Kalicharan insists that signage at entrances to the highway insisting that bicycles, pedestrians, mopeds and animals are not allowed constitutes an articulation of law. According to the Highways Act of Trinidad and Tobago, first proclaimed in 1970 and last updated in 2015, there is no provision for the banning of cyclists from the TT highways. Indeed, the law cites specific provisions for the creation and maintenance of cycling tracks on existing highways.

No such provisions exist on our highways now, though there was one effort at declaring a cycle track around the Queen’s Park Savannah, Port of Spain in 2015. In that arrangement, the inside lane of the roadway around the huge city park, the lane closest to the Savannah’s sidewalk, was set aside exclusively for cyclists between 4 am and 6 am and 8 pm to 9.30 pm during the work week, and on weekends between 6 am and 9 am. The government also agreed then to encourage the Chaguaramas Development Authority to implement the infrastructure upgrades needed to improve the quality of the enthusiastically used Chaguaramas golf course circuit.

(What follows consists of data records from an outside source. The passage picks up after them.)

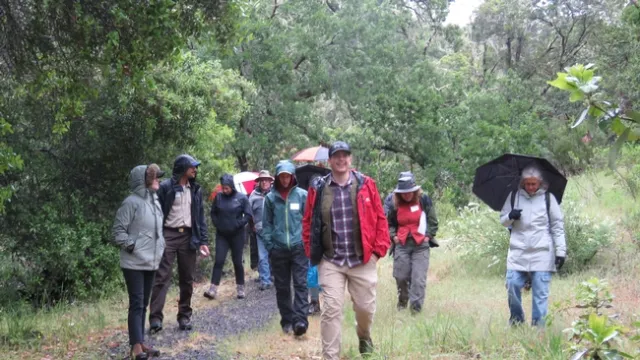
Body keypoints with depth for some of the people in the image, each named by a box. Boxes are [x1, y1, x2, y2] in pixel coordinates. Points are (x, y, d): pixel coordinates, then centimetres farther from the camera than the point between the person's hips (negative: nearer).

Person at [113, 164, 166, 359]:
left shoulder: (155, 202, 12)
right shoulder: (132, 202, -13)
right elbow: (119, 230, -14)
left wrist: (161, 248, 13)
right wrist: (131, 246, -17)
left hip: (151, 262, 8)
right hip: (134, 263, -8)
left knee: (144, 304, 13)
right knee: (136, 303, -9)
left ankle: (140, 343, 20)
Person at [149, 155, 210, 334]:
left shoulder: (196, 190, 12)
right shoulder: (166, 187, -4)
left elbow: (200, 216, 13)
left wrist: (203, 240, 6)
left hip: (188, 236, 5)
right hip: (168, 235, -5)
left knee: (187, 279, 8)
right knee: (162, 277, -8)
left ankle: (184, 316, 17)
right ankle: (156, 318, -9)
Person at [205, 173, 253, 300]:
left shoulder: (242, 198, -7)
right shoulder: (218, 197, -1)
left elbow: (248, 214, -4)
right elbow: (213, 212, 12)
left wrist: (238, 225, -10)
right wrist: (217, 224, 1)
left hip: (237, 235, -2)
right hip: (221, 235, 2)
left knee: (237, 262, 6)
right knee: (219, 261, -5)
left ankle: (240, 288, 17)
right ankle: (213, 289, -7)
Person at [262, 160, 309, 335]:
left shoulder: (302, 195, 1)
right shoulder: (271, 197, 4)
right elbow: (267, 223, 7)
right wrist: (269, 245, 0)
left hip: (299, 247, -2)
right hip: (279, 249, 2)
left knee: (300, 284, -9)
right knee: (282, 287, 9)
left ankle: (300, 320, -12)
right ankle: (287, 320, 19)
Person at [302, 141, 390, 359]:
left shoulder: (366, 184, 0)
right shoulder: (318, 189, 0)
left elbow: (380, 219, 2)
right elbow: (308, 222, 5)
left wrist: (378, 249, -3)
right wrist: (312, 252, 0)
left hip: (363, 260, 1)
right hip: (330, 262, -1)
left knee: (366, 307, 12)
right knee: (331, 310, -4)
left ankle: (364, 337, 45)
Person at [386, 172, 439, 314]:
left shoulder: (424, 200, -2)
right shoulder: (395, 205, 6)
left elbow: (433, 221, 4)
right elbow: (390, 224, 19)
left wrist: (428, 236, -6)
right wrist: (393, 236, 3)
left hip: (421, 245, -3)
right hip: (402, 245, 3)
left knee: (418, 278, -9)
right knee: (401, 277, 6)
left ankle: (416, 306, -5)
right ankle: (402, 301, 30)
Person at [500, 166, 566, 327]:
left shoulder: (548, 198, 4)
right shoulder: (514, 197, 9)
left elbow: (558, 226, 4)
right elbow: (503, 220, 14)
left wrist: (560, 251, -2)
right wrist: (510, 217, -10)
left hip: (542, 253, -2)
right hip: (518, 251, 2)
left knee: (540, 291, -2)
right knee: (512, 285, -4)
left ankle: (538, 324, 5)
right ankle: (516, 317, 17)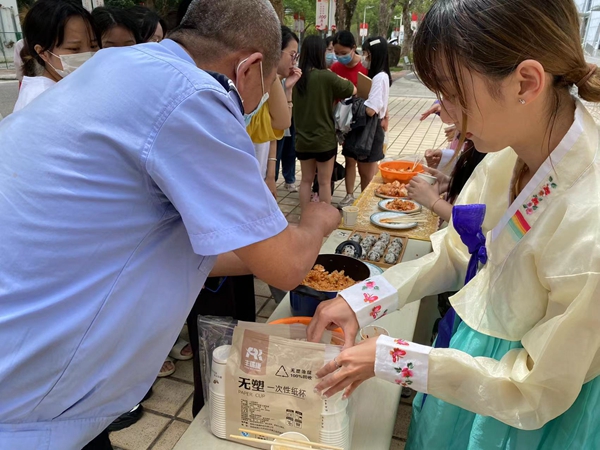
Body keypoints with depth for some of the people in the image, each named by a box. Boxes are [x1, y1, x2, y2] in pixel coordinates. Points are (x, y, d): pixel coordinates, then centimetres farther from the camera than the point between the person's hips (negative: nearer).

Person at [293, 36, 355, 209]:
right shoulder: (327, 76, -16)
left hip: (302, 138, 5)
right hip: (324, 139, -4)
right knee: (324, 182, 9)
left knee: (306, 180, 16)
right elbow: (353, 91, -5)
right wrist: (339, 80, 12)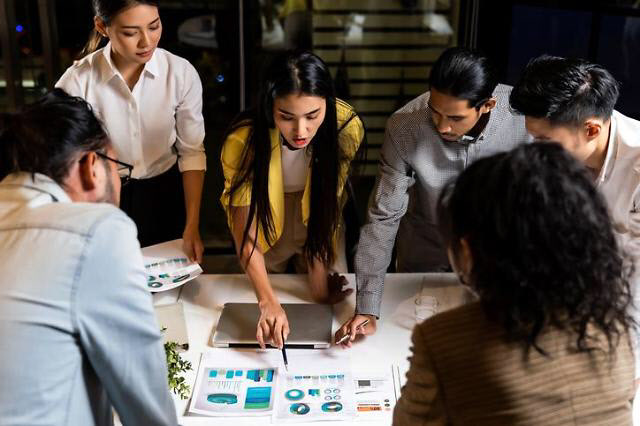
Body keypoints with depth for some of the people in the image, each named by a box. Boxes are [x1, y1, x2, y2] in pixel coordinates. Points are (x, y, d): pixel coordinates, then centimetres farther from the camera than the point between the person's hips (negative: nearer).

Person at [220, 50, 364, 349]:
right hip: (267, 222, 0)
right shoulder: (243, 142, -35)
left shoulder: (346, 128, -32)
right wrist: (268, 302, -45)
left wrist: (319, 280, -25)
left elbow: (328, 210, -24)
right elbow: (246, 235, -33)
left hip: (316, 221, 1)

Kalicharan’s insistence that the disappearance of cyclists from the nation’s roads generally and from its highways, in particular, is evidence of a decline in the culture of pedalling from one destination to another. That may be so, but it’s largely a causality dilemma, or more popularly, a chicken and egg situation.

Cycling was once a widely accepted form of transportation in TT, but the deterioration of both the quality of our roads and the increased presence of careless drivers has led inexorably to parents insisting that their children pursue safer forms of exercise. With fewer children taking up cycling, there has been a decline in the number of people even capable of riding a bicycle, far less willing to mount one to ride on today’s roads.

What happened to the Slipstream club on a sunny Saturday morning as they pedalled along the Beetham escorted by police outriders was a tragedy but it wasn’t illegal, and to suggest that is insulting and uninformed.

There needs, instead, to be a refreshed commitment to healthy, safe cycling opportunities in a country overrun with foreign-used vehicles and flirting with a growing profile of national obesity.